Hey Heather, it's me again.

Pandemic plea

Hey Heather, it's me again.

The initial date of this post was January 4th. I didn’t completely finish it though. The week before that, I almost posted something titled “Things are going to get much, much worse before they get better”. It began with the sentence: “In the latest edition of my ‘what in the fresh hell is this’ …”.

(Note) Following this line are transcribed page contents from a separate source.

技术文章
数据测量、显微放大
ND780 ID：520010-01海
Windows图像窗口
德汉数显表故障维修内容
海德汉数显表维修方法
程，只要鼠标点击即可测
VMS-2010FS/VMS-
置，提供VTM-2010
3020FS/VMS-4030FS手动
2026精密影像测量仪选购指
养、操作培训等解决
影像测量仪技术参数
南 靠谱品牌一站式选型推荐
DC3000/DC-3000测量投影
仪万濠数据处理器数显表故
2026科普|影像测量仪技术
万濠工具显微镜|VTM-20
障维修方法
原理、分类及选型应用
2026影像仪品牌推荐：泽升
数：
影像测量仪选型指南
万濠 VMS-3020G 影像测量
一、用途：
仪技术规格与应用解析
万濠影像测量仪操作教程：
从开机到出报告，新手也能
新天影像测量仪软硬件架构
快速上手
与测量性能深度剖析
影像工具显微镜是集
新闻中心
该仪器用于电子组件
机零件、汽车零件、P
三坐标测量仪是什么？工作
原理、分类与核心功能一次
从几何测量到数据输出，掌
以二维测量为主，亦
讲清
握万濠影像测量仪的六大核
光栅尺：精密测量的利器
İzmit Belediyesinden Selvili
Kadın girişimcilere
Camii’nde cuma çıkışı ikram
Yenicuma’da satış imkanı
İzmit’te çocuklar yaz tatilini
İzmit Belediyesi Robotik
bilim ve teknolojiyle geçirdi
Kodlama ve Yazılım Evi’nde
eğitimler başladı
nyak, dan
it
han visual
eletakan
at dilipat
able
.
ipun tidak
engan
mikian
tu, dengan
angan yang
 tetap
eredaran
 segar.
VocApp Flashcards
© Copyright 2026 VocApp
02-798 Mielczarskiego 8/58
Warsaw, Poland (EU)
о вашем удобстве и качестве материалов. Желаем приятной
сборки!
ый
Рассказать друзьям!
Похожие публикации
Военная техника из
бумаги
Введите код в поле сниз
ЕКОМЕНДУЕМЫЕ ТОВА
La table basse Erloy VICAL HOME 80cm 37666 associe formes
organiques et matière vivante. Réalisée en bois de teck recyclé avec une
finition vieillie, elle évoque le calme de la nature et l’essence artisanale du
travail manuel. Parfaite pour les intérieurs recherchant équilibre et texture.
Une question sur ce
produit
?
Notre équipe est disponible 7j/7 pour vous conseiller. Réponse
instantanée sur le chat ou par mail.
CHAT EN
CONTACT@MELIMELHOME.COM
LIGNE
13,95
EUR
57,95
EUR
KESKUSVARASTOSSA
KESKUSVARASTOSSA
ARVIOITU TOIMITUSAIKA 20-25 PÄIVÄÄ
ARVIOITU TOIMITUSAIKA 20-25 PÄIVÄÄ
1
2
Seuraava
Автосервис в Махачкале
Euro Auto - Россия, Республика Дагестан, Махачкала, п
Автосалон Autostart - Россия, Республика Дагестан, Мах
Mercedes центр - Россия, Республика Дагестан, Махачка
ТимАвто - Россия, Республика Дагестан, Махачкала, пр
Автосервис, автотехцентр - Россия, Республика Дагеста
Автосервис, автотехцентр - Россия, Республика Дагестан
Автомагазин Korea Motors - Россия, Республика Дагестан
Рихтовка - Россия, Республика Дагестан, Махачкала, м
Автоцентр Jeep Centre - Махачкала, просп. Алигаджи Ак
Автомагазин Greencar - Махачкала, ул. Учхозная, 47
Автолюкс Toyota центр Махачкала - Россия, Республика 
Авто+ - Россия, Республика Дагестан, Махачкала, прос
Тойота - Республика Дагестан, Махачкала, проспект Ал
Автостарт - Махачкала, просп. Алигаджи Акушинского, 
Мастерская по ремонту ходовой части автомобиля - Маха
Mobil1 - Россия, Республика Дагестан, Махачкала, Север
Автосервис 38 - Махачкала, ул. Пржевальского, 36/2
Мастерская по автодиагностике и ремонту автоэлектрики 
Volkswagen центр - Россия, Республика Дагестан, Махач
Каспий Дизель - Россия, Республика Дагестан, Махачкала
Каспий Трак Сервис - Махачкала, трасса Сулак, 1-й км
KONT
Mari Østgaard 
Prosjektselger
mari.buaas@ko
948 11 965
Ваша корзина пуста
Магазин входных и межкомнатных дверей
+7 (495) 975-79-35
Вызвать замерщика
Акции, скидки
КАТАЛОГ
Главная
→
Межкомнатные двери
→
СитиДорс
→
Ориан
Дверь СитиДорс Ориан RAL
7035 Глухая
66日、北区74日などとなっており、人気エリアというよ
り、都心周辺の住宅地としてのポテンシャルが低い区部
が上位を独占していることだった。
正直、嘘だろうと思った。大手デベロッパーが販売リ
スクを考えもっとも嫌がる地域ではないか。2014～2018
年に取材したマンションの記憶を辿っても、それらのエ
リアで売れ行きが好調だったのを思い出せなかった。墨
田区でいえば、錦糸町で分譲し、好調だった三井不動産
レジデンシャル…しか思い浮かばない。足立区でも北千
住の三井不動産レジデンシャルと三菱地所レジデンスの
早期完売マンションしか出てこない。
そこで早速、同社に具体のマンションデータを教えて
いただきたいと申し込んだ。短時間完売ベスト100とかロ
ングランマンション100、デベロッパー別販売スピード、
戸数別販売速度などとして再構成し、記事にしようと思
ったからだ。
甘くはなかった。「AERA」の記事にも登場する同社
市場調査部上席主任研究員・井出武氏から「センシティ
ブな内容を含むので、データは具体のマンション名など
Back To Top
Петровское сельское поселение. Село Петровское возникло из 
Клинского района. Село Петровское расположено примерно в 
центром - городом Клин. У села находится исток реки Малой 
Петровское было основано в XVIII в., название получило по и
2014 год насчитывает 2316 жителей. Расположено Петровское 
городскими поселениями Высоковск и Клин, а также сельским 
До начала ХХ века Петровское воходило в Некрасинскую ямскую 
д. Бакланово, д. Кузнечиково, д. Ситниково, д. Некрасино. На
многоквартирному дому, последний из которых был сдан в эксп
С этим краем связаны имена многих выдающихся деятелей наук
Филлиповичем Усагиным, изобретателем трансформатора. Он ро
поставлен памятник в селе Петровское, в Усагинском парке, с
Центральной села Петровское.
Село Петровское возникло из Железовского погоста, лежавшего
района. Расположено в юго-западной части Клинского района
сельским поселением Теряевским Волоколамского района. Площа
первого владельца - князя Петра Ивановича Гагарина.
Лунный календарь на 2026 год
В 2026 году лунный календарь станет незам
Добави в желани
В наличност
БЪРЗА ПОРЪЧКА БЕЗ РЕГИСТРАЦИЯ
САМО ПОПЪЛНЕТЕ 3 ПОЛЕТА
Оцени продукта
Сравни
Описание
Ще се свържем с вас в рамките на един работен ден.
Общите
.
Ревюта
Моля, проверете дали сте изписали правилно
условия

I’ve been quite upset about how things are being managed. At some point during this time I decided “Fine, I’ll do it myself” where I started to plan my own vaccination campaign. But yeah, you can’t just buy drugs off of the internet apparently. How far did I get? Here are some of my notes:

- Are we underestimating how many people we can mobilize for this?
- What about refrigeration? Partner up with Super C, Metro. Ice cream parlours
  that are closed for the winter.

Groups who already have a sense of organization and/or tracking:
- the Army
- Election Quebec
- Hema-Québec

Locations for mass vaccination: 
There are a bunch of offices that have been closed. What about those. Schools if
they remain closed. Churches. The Olympic Stadium

Things we need:
- syringes
- cotton swabs
- bandaids
- medical tape
- allergic reation kits
- disinfectants
- masks
- gloves
- eye protection
- chairs
- flat surfaces like tables
- pens, paper
- strechers

- How will people enter and exit
- Tracking who received what vaccine when, and booster follow up
- How do you deal with allergic reactions (single + multiple)
- Clear, concise signage

I was looking at staffing and vaccine procurement. And after getting the contact information for some pharmaceutical companies I realized that, no, you can’t just get more vaccines.

After that, the only thing I could think of doing was to write a letter to government officials. So I did. And you can too.

Anecdote: A few friends of mine from back home contracted COVID a couple of months ago. If you had asked me to rank my friends in order of best physical shape and general health, one in particular would rank 1st, maybe 2nd place. Yet when I spoke to him about two months after he contracted COVID, he still had issue with his lung capacity. He got winded just going up his stairs.

I don’t think we’re measuring the health impacts well enough. I think it’s unlikely we’ll be able to do that any time soon. We need to be vaccinating like there’s no tomorrow. Because, for some, there won’t be.